### Assignment
Go over the entries below line by line, copying each one that contains the word "tutorial".

Extracted material below:

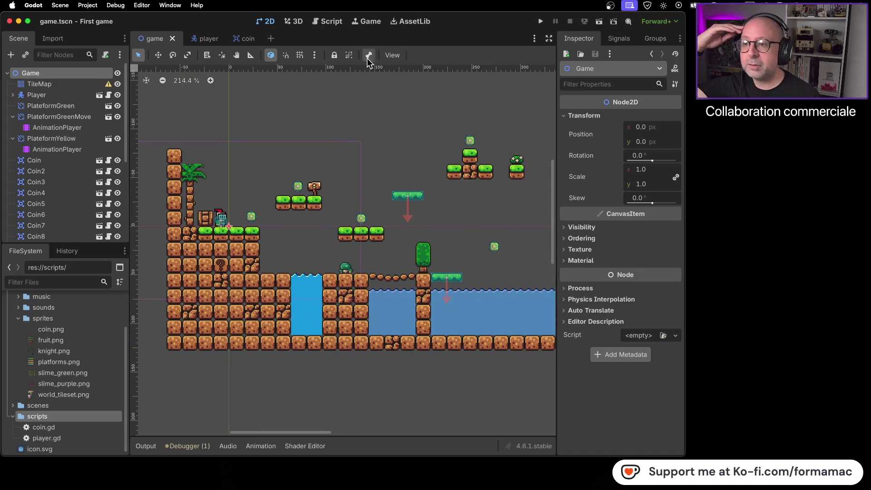
key("super+Tab")
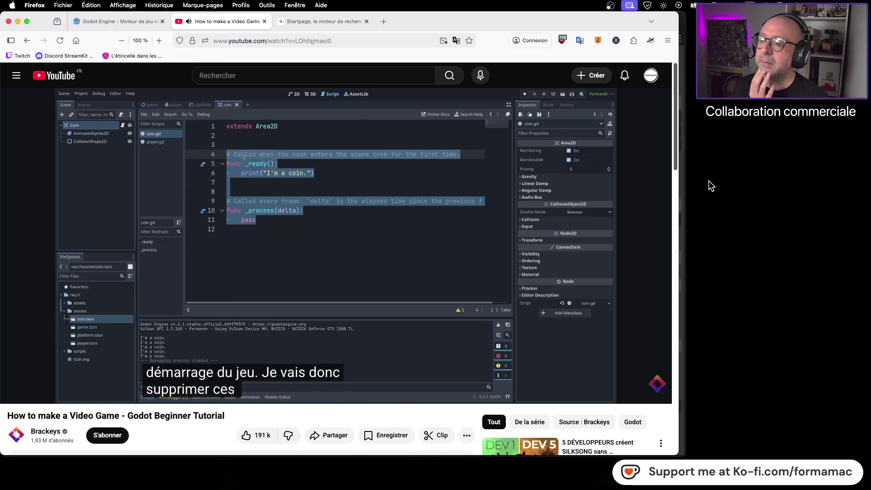
Pause the tutorial and delete coin.gd's _ready and _process functions, leaving only extends Area2D.
left_click(317, 199)
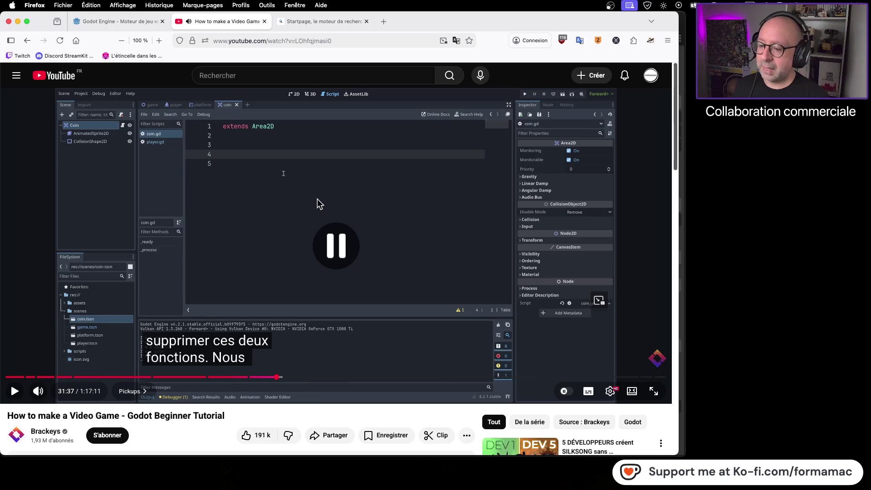
key("super+Tab")
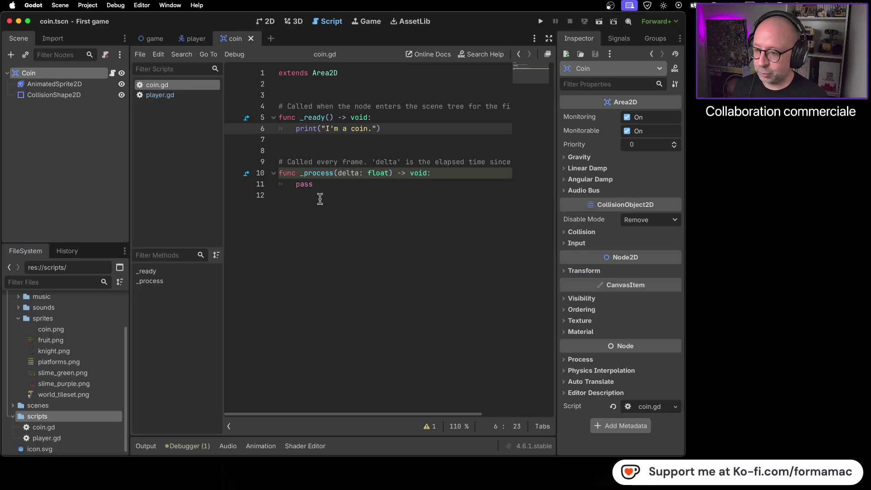
mouse_move(358, 187)
left_mouse_down()
mouse_move(318, 109)
mouse_move(278, 107)
left_mouse_up()
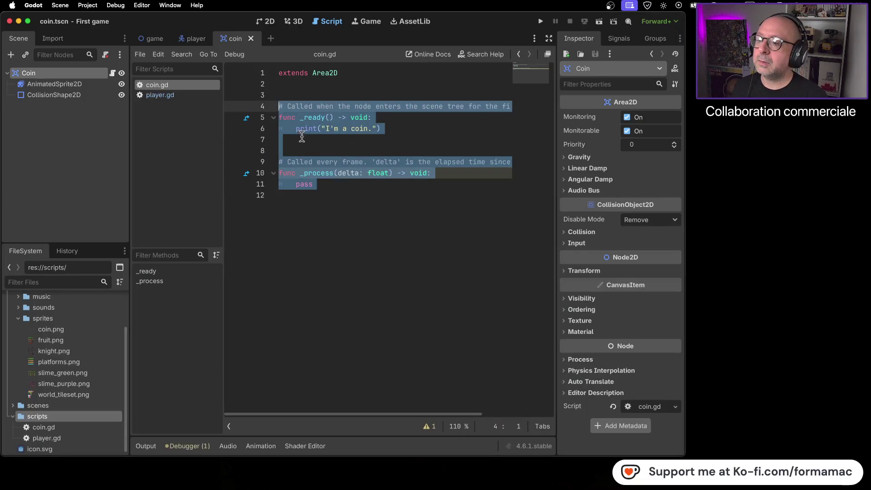
key("BackSpace")
Resume the tutorial and pause it where the coin's Area2D signals begin.
key("super+Tab")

End of Extracted material.

### Written response
Pause the tutorial and delete coin.gd's _ready and _process functions, leaving only extends Area2D.
Resume the tutorial and pause it where the coin's Area2D signals begin.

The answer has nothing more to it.